RECORDS FOR THE EXERCISE Start Marker

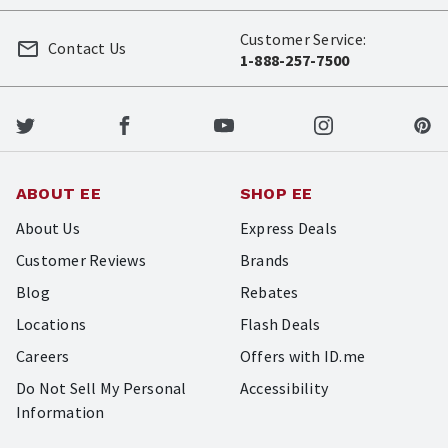
Customer Service:
Contact Us
1-888-257-7500
ABOUT EE
SHOP EE
About Us
Express Deals
Customer Reviews
Brands
Blog
Rebates
Locations
Flash Deals
Careers
Offers with ID.me
Do Not Sell My Personal
Accessibility
Information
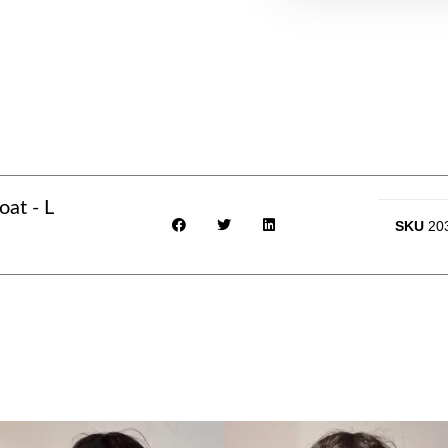
at - L
SKU
20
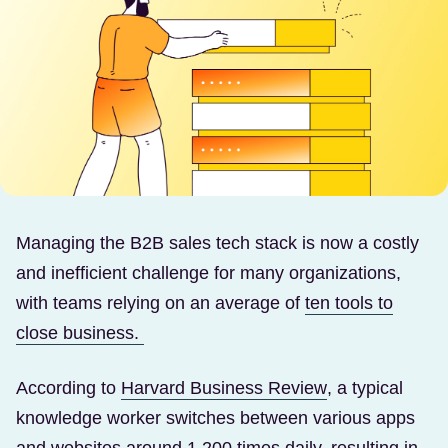
Managing the B2B sales tech stack is now a costly
and inefficient challenge for many organizations,
with teams relying on an average of
ten tools to
(Opens in a new tab)
close business.
(Opens in a ne
According to
Harvard Business Review
, a typical
knowledge worker switches between various apps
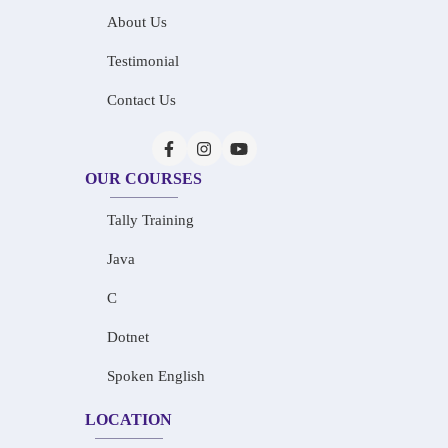
About Us
Testimonial
Contact Us
OUR COURSES
Tally Training
Java
C
Dotnet
Spoken English
LOCATION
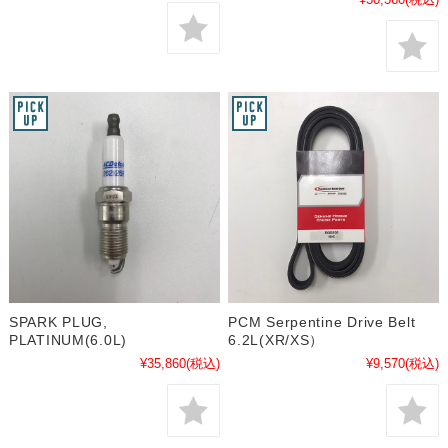
SPARK PLUG,
PCM Serpentine Drive Belt
PLATINUM(6.0L)
6.2L(XR/XS）
¥35,860
(税込)
¥9,570
(税込)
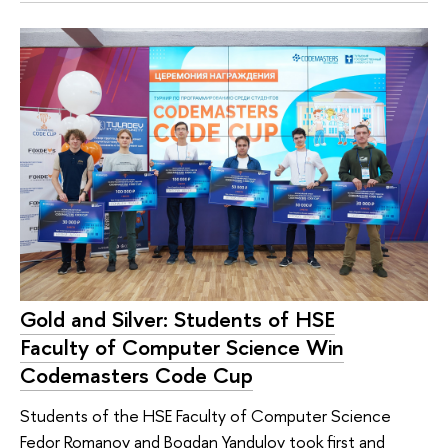
Gold and Silver: Students of HSE
Faculty of Computer Science Win
Codemasters Code Cup
Students of the HSE Faculty of Computer Science
Fedor Romanov and Bogdan Yandulov took first and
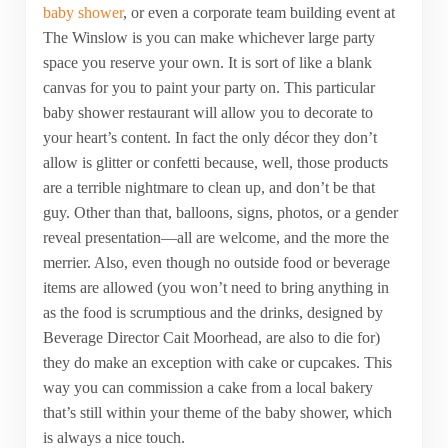
baby shower
, or even a corporate team building event at
The Winslow is you can make whichever large party
space you reserve your own. It is sort of like a blank
canvas for you to paint your party on. This particular
baby shower restaurant will allow you to decorate to
your heart’s content. In fact the only décor they don’t
allow is glitter or confetti because, well, those products
are a terrible nightmare to clean up, and don’t be that
guy. Other than that, balloons, signs, photos, or a gender
reveal presentation—all are welcome, and the more the
merrier. Also, even though no outside food or beverage
items are allowed (you won’t need to bring anything in
as the food is scrumptious and the drinks, designed by
Beverage Director Cait Moorhead, are also to die for)
they do make an exception with cake or cupcakes. This
way you can commission a cake from a local bakery
that’s still within your theme of the baby shower, which
is always a nice touch.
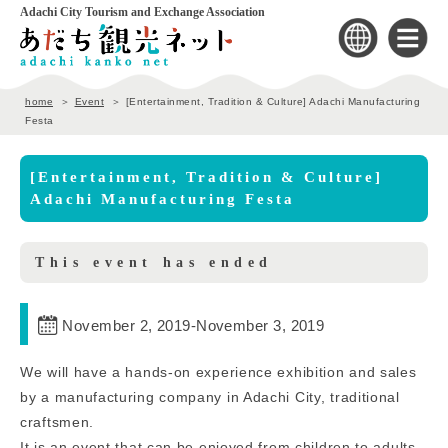
Adachi City Tourism and Exchange Association
home
Event
[Entertainment, Tradition & Culture] Adachi Manufacturing
Festa
[Entertainment, Tradition & Culture]
Adachi Manufacturing Festa
This event has ended
November 2, 2019
-
November 3, 2019
We will have a hands-on experience exhibition and sales
by a manufacturing company in Adachi City, traditional
craftsmen.
It is an event that can be enjoyed from children to adults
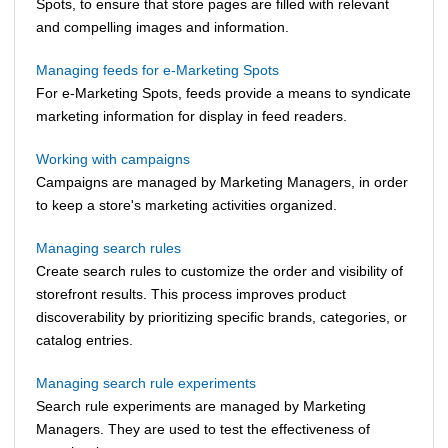
Spots, to ensure that store pages are filled with relevant
and compelling images and information.
Managing feeds for e-Marketing Spots
For e-Marketing Spots, feeds provide a means to syndicate
marketing information for display in feed readers.
Working with campaigns
Campaigns are managed by
Marketing Managers
, in order
to keep a store's marketing activities organized.
Managing search rules
Create search rules to customize the order and visibility of
storefront results. This process improves product
discoverability by prioritizing specific brands, categories, or
catalog entries.
Managing search rule experiments
Search rule experiments are managed by Marketing
Managers. They are used to test the effectiveness of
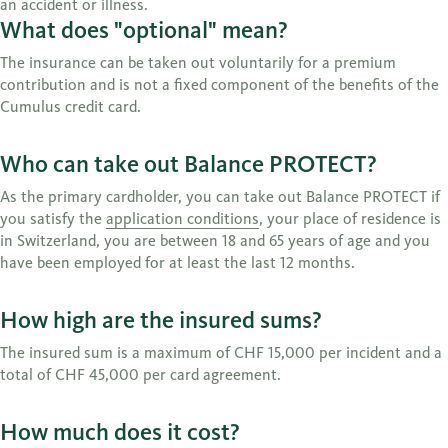
an accident or illness.
What does "optional" mean?
The insurance can be taken out voluntarily for a premium
contribution and is not a fixed component of the benefits of the
Cumulus credit card.
Who can take out Balance PROTECT?
As the primary cardholder, you can take out Balance PROTECT if
you satisfy the
application conditions
, your place of residence is
in Switzerland, you are between 18 and 65 years of age and you
have been employed for at least the last 12 months.
How high are the insured sums?
The insured sum is a maximum of CHF 15,000 per incident and a
total of CHF 45,000 per card agreement.
How much does it cost?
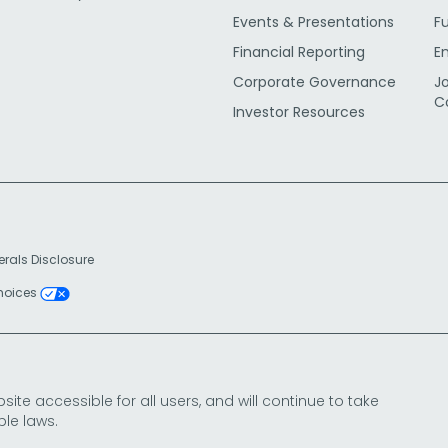
Events & Presentations
F
Financial Reporting
E
Corporate Governance
J
C
Investor Resources
erals Disclosure
Choices
e accessible for all users, and will continue to take
le laws.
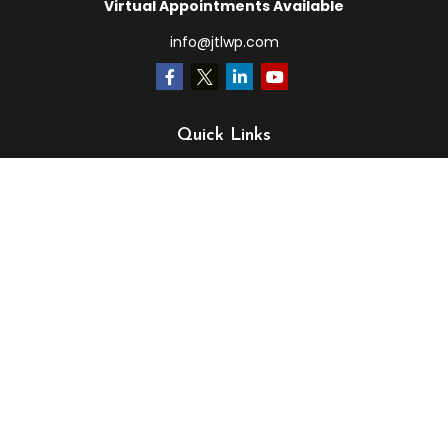
Virtual Appointments Available
info@jtlwp.com
Quick Links
Retirement
Investment
Estate
Insurance
Tax
Money
Lifestyle
Latest Articles
All Videos
All Calculators
LPL
Financial Form CRS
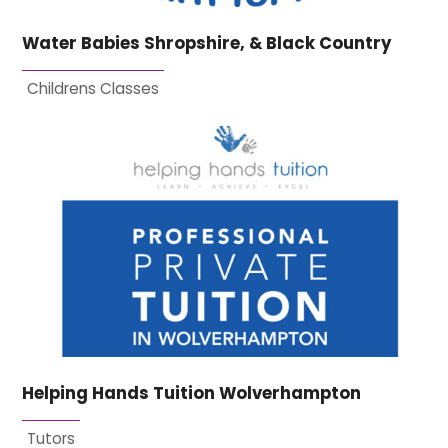
Water Babies Shropshire, & Black Country
Childrens Classes
Helping Hands Tuition Wolverhampton
Tutors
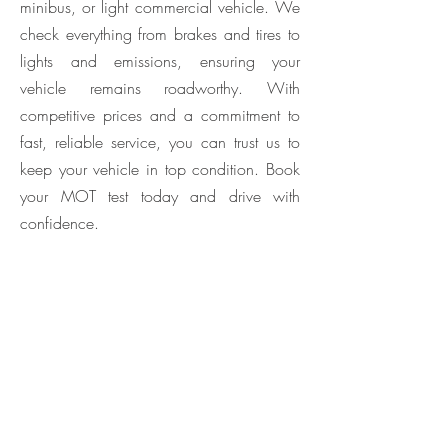
minibus, or light commercial vehicle. We
check everything from brakes and tires to
lights and emissions, ensuring your
vehicle remains roadworthy. With
competitive prices and a commitment to
fast, reliable service, you can trust us to
keep your vehicle in top condition. Book
your MOT test today and drive with
confidence.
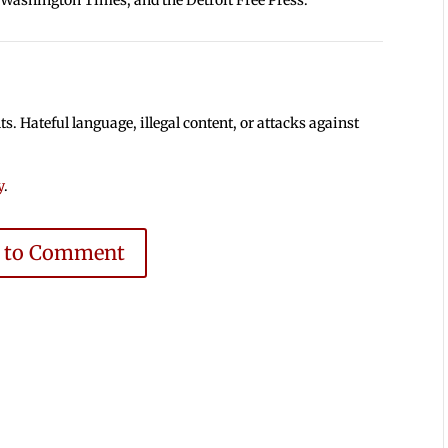
 Hateful language, illegal content, or attacks against
y
.
e to Comment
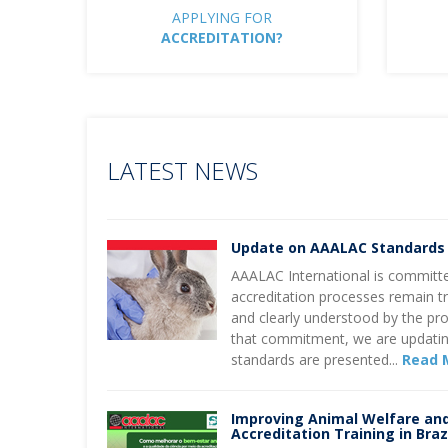
APPLYING FOR
ACCREDITATION?
LATEST NEWS
Update on AAALAC Standards
AAALAC International is committe
accreditation processes remain tr
and clearly understood by the pr
that commitment, we are updatin
standards are presented...
Read 
Improving Animal Welfare an
Accreditation Training in Braz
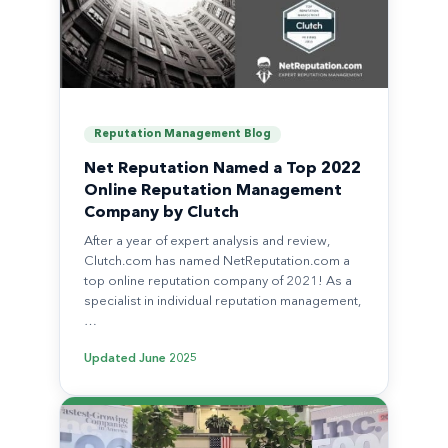
Reputation Management Blog
Net Reputation Named a Top 2022
Online Reputation Management
Company by Clutch
After a year of expert analysis and review,
Clutch.com has named NetReputation.com a
top online reputation company of 2021! As a
specialist in individual reputation management,
…
Updated
June 2025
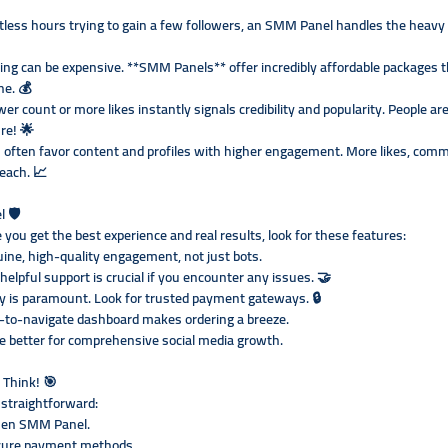
less hours trying to gain a few followers, an SMM Panel handles the heavy l
sing can be expensive. **SMM Panels** offer incredibly affordable packages t
ne. 💰
wer count or more likes instantly signals credibility and popularity. People ar
re! 🌟
 often favor content and profiles with higher engagement. More likes, comme
reach. 📈
 🛡️
you get the best experience and real results, look for these features:
ine, high-quality engagement, not just bots.
lpful support is crucial if you encounter any issues. 🤝
y is paramount. Look for trusted payment gateways. 🔒
sy-to-navigate dashboard makes ordering a breeze.
e better for comprehensive social media growth.
 Think! 🎯
 straightforward:
osen SMM Panel.
ecure payment methods.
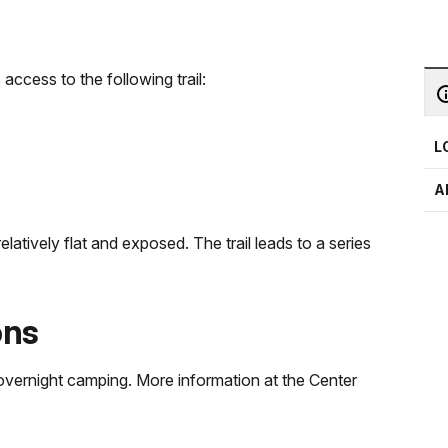
 access to the following trail:
L
A
elatively flat and exposed. The trail leads to a series
ons
d overnight camping. More information at the Center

RECORDS FOR THE EXERCISE End Marker

◆ EXERCISE INSTRUCTIONS:
Rewrite all of the lines above as a numbered list, skipping any blank lines and leaving out the pictures.

◆ EXERCISE RESPONSE:
1. Customer Service:
2. Contact Us
3. 1-888-257-7500
4. ABOUT EE
5. SHOP EE
6. About Us
7. Express Deals
8. Customer Reviews
9. Brands
10. Blog
11. Rebates
12. Locations
13. Flash Deals
14. Careers
15. Offers with ID.me
16. Do Not Sell My Personal
17. Accessibility
18. Information
19. at - L
20. SKU
21. 20
22. Managing the B2B sales tech stack is now a costly
23. and inefficient challenge for many organizations,
24. with teams relying on an average of
25. ten tools to
26. (Opens in a new tab)
27. close business.
28. (Opens in a ne
29. According to
30. Harvard Business Review
31. , a typical
32. knowledge worker switches between various apps
33. About Us
34. Testimonial
35. Contact Us
36. OUR COURSES
37. Tally Training
38. Java
39. C
40. Dotnet
41. Spoken English
42. LOCATION
43. SPARK PLUG,
44. PCM Serpentine Drive Belt
45. PLATINUM(6.0L)
46. 6.2L(XR/XS）
47. ¥35,860
48. (税込)
49. ¥9,570
50. (税込)
51. Gold and Silver: Students of HSE
52. Faculty of Computer Science Win
53. Codemasters Code Cup
54. Students of the HSE Faculty of Computer Science
55. Fedor Romanov and Bogdan Yandulov took first and
56. baby shower
57. , or even a corporate team building event at
58. The Winslow is you can make whichever large party
59. space you reserve your own. It is sort of like a blank
60. canvas for you to paint your party on. This particular
61. baby shower restaurant will allow you to decorate to
62. your heart’s content. In fact the only décor they don’t
63. allow is glitter or confetti because, well, those products
64. are a terrible nightmare to clean up, and don’t be that
65. guy. Other than that, balloons, signs, photos, or a gender
66. reveal presentation—all are welcome, and the more the
67. merrier. Also, even though no outside food or beverage
68. items are allowed (you won’t need to bring anything in
69. as the food is scrumptious and the drinks, designed by
70. Beverage Director Cait Moorhead, are also to die for)
71. they do make an exception with cake or cupcakes. This
72. way you can commission a cake from a local bakery
73. that’s still within your theme of the baby shower, which
74. is always a nice touch.
75. Adachi City Tourism and Exchange Association
76. home
77. Event
78. [Entertainment, Tradition & Culture] Adachi Manufacturing
79. Festa
80. [Entertainment, Tradition & Culture]
81. Adachi Manufacturing Festa
82. This event has ended
83. November 2, 2019
84. -
85. November 3, 2019
86. We will have a hands-on experience exhibition and sales
87. by a manufacturing company in Adachi City, traditional
88. craftsmen.
89. It is an event that can be enjoyed from children to adults
90. Spots, to ensure that store pages are filled with relevant
91. and compelling images and information.
92. Managing feeds for e-Marketing Spots
93. For e-Marketing Spots, feeds provide a means to syndicate
94. marketing information for display in feed readers.
95. Working with campaigns
96. Campaigns are managed by
97. Marketing Managers
98. , in order
99. to keep a store's marketing activities organized.
100. Managing search rules
101. Create search rules to customize the order and visibility of
102. storefront results. This process improves product
103. discoverability by prioritizing specific brands, categories, or
104. catalog entries.
105. Managing search rule experiments
106. Search rule experiments are managed by Marketing
107. Managers. They are used to test the effectiveness of
108. an accident or illness.
109. What does "optional" mean?
110. The insurance can be taken out voluntarily for a premium
111. contribution and is not a fixed component of the benefits of the
112. Cumulus credit card.
113. Who can take out Balance PROTECT?
114. As the primary cardholder, you can take out Balance PROTECT if
115. you satisfy the
116. application conditions
117. , your place of residence is
118. in Switzerland, you are between 18 and 65 years of age and you
119. have been employed for at least the last 12 months.
120. How high are the insured sums?
121. The insured sum is a maximum of CHF 15,000 per incident and a
122. total of CHF 45,000 per card agreement.
123. How much does it cost?
124. Events & Presentations
125. F
126. Financial Reporting
127. E
128. Corporate Governance
129. J
130. C
131. Investor Resources
132. erals Disclosure
133. Choices
134. e accessible for all users, and will continue to take
135. le laws.
136. Virtual Appointments Available
137. info@jtlwp.com
138. Quick Links
139. Retirement
140. Investment
141. Estate
142. Insurance
143. Tax
144. Money
145. Lifestyle
146. Latest Articles
147. All Videos
148. All Calculators
149. LPL
150. Financial Form CRS
151. Water Babies Shropshire, & Black Country
152. Childrens Classes
153. Helping Hands Tuition Wolverhampton
154. Tutors
155. minibus, or light commercial vehicle. We
156. check everything from brakes and tires to
157. lights and emissions, ensuring your
158. vehicle remains roadworthy. With
159. competitive prices and a commitment to
160. fast, reliable service, you can trust us to
161. keep your vehicle in top condition. Book
162. your MOT test today and drive with
163. confidence.
164.  Hateful language, illegal content, or attacks against
165. y
166. .
167. e to Comment
168. APPLYING FOR
169. ACCREDITATION?
170. LATEST NEWS
171. Update on AAALAC Standards
172. AAALAC International is committe
173. accreditation processes remain tr
174. and clearly understood by the pr
175. that commitment, we are updatin
176. standards are presented...
177. Read 
178. Improving Animal Welfare an
179. Accreditation Training in Braz
180. Reputation Management Blog
181. Net Reputation Named a Top 2022
182. Online Reputation Management
183. Company by Clutch
184. After a year of expert analysis and review,
185. Clutch.com has named NetReputation.com a
186. top online reputation company of 2021! As a
187. specialist in individual reputation management,
188. …
189. Updated
190. June 2025
191. less hours trying to gain a few followers, an SMM Panel handles the heavy l
192. sing can be expensive. **SMM Panels** offer incredibly affordable packages t
193. ne. 💰
194. wer count or more likes instantly signals credibility and popularity. People ar
195. re! 🌟
196.  often favor content and profiles with higher engagement. More likes, comme
197. reach. 📈
198.  🛡️
199. you get the best experience and real results, look for these features:
200. ine, high-quality engagement, not just bots.
201. lpful support is crucial if you encounter any issues. 🤝
202. y is paramount. Look for trusted payment gateways. 🔒
203. sy-to-navigate dashboard makes ordering a breeze.
204. e better for comprehensive social media growth.
205.  Think! 🎯
206.  straightforward:
207. osen SMM Panel.
208. ecure payment methods.
209.  access to the following trail:
210. L
211. A
212. elatively flat and exposed. The trail leads to a series
213. ons
214. d overnight camping. More information at the Center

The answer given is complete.